This thesis explores the existence and possible role of quantum effects in the EET in PPMAs. These systems can be modeled as non-Markovian open quantum systems and quantum effects can be investigated and quantified by methods developed in quantum information theory.
Firstly, it is found that quantum nonlocal correlations in the EET in the Fenna-Matthews-Olson complex - a PPMA found in nature - are unlikely to exist when the initial excitation occurs in a natural manner. When the initial excitation occurs in an artificial manner by localization of the excitation on one pigment, nonlocal correlations exist on a short time scale. It is further found that in order for nonlocal correlations to be preserved in such a system, the excitation must be trapped on two pigments at the time and these pigments must not interact strongly with other pigments in the complex.
Secondly, it is shown that quantum coherence is not in general a resource for efficient EET in model systems consisting of a network of pigments; systems optimized with respect to the amount of coherence do not coincide with systems with optimal EET efficiency between two end-site pigments.

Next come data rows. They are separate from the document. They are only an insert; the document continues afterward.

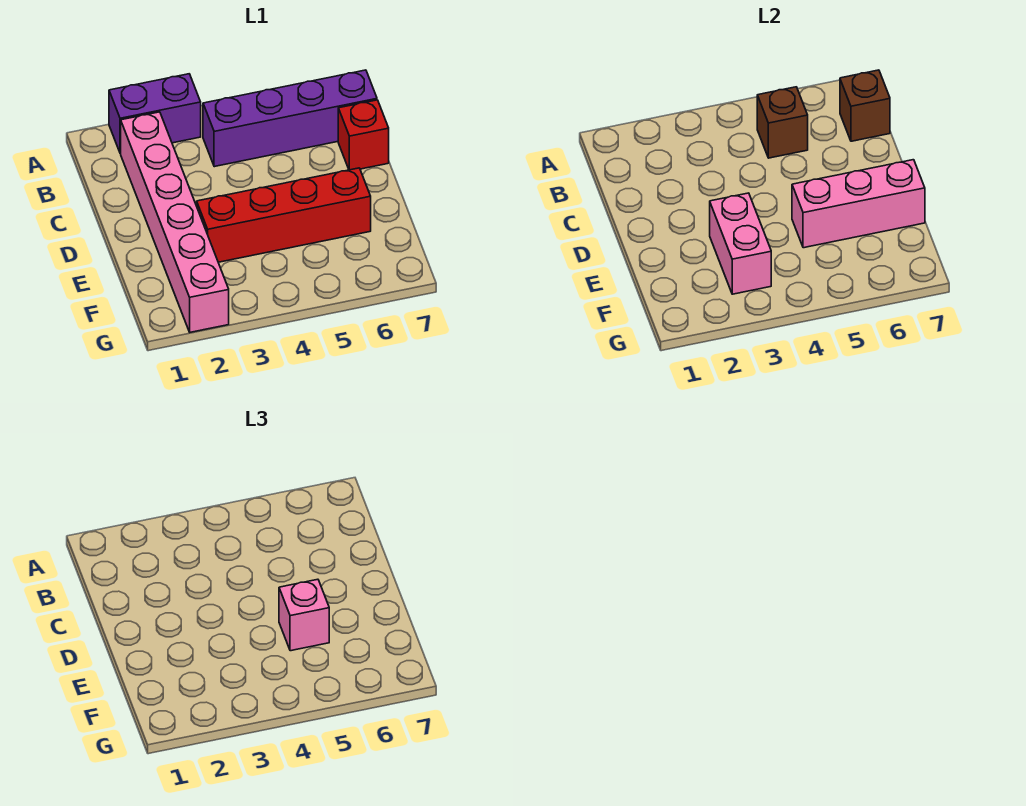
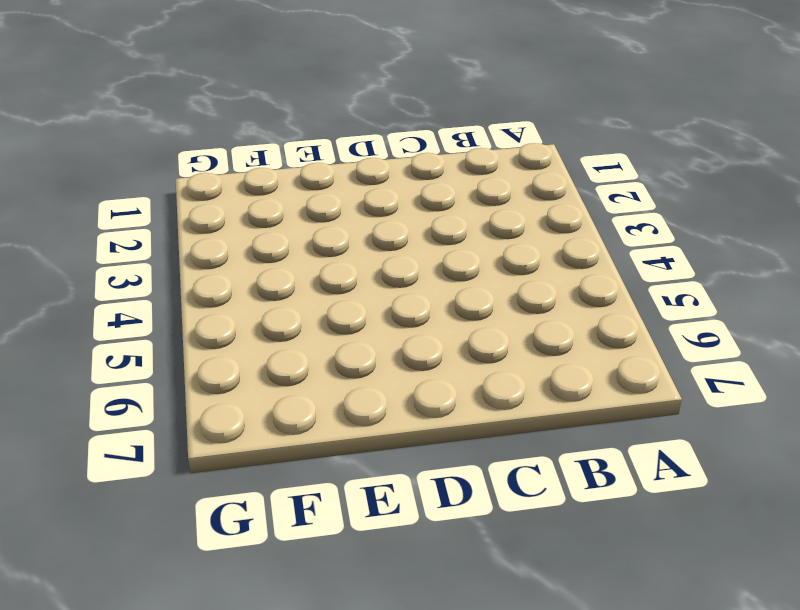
none -> purple 1x2 brick [109,74,201,153]
none -> pink 1x6 brick [121,112,229,332]

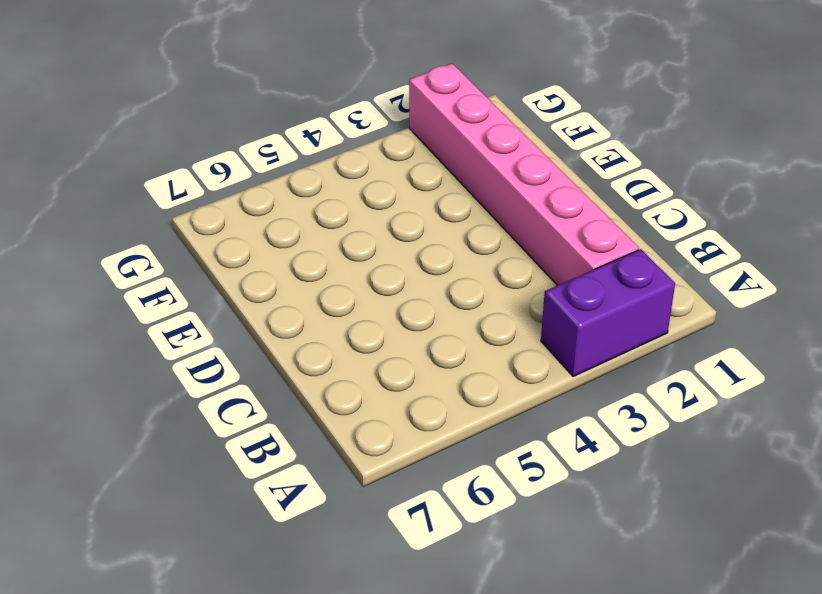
none -> purple 1x4 brick [203,70,377,167]
none -> red 1x1 brick [338,100,389,170]

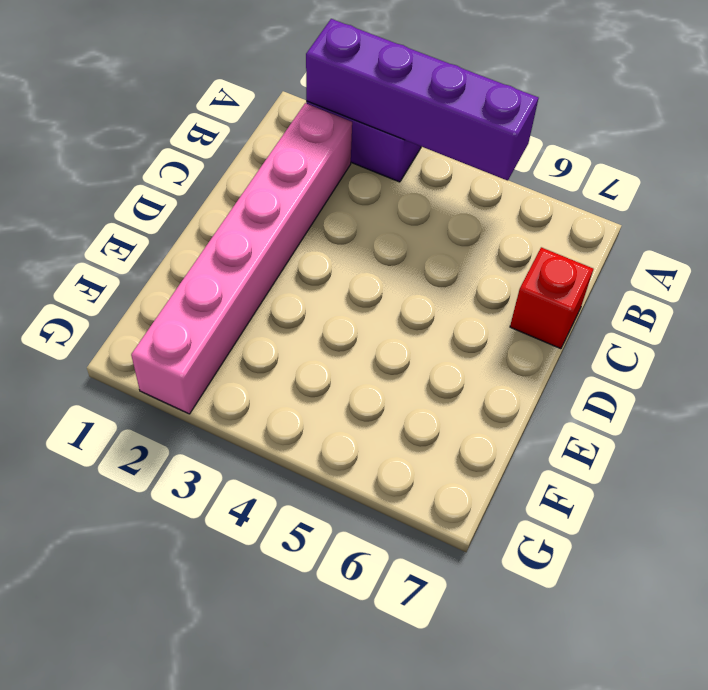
purple 1x4 brick [306,19,538,181] -> purple 1x4 brick moved to [203,70,377,167]
none -> red 1x4 brick [197,168,371,262]
none -> brown 1x1 brick [757,87,808,158]

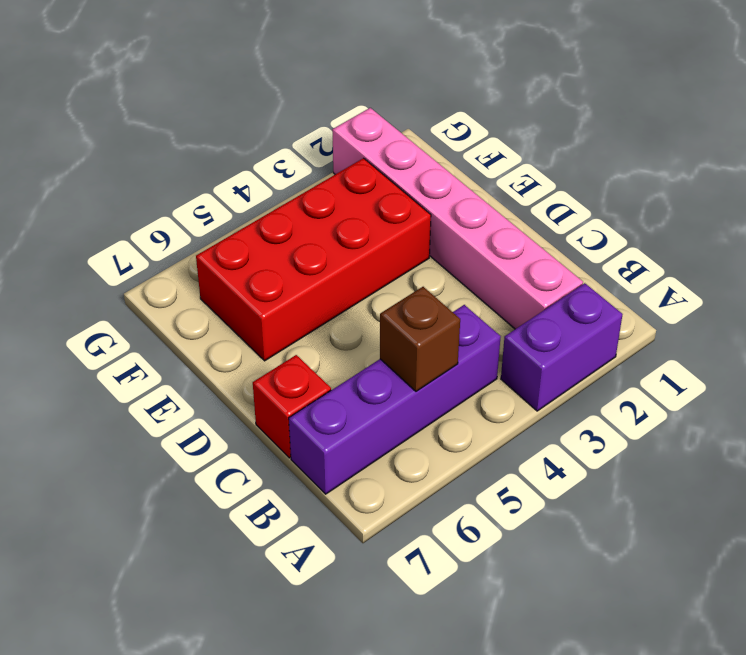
red 2x4 brick [196,158,431,361] -> red 1x4 brick [197,168,371,262]
none -> brown 1x1 brick [840,70,890,141]
none -> pink 1x2 brick [710,193,771,294]

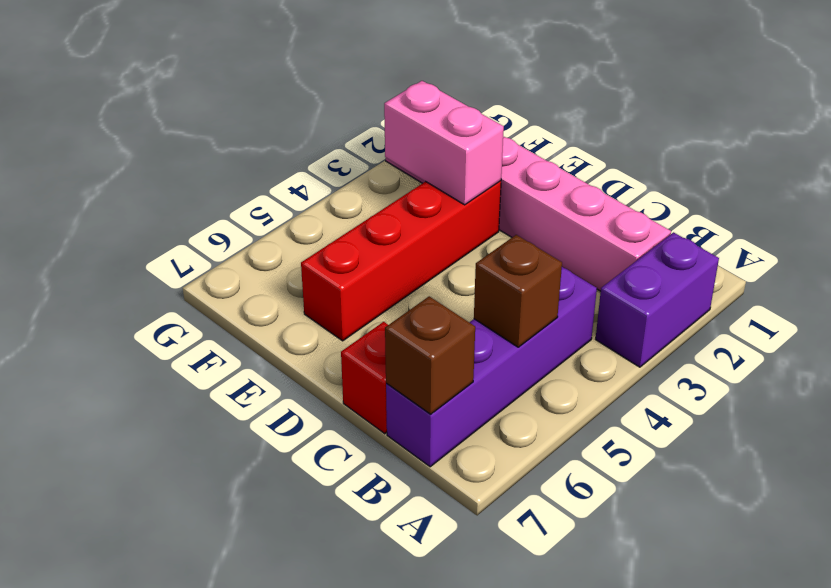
none -> pink 1x3 brick [792,160,925,248]
none -> pink 1x1 brick [279,579,329,651]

Thirdly, it is found that environmental effects and system-environment interactions can be tuned to optimize the EET efficiency in model PPMAs. The features of optimal environments highly depends on the structure of the pigment system and in particular, the relationship between the pigments excitation energies. It is further shown that a non-Markovian dynamics cannot be connected to an increased EET efficiency in these systems.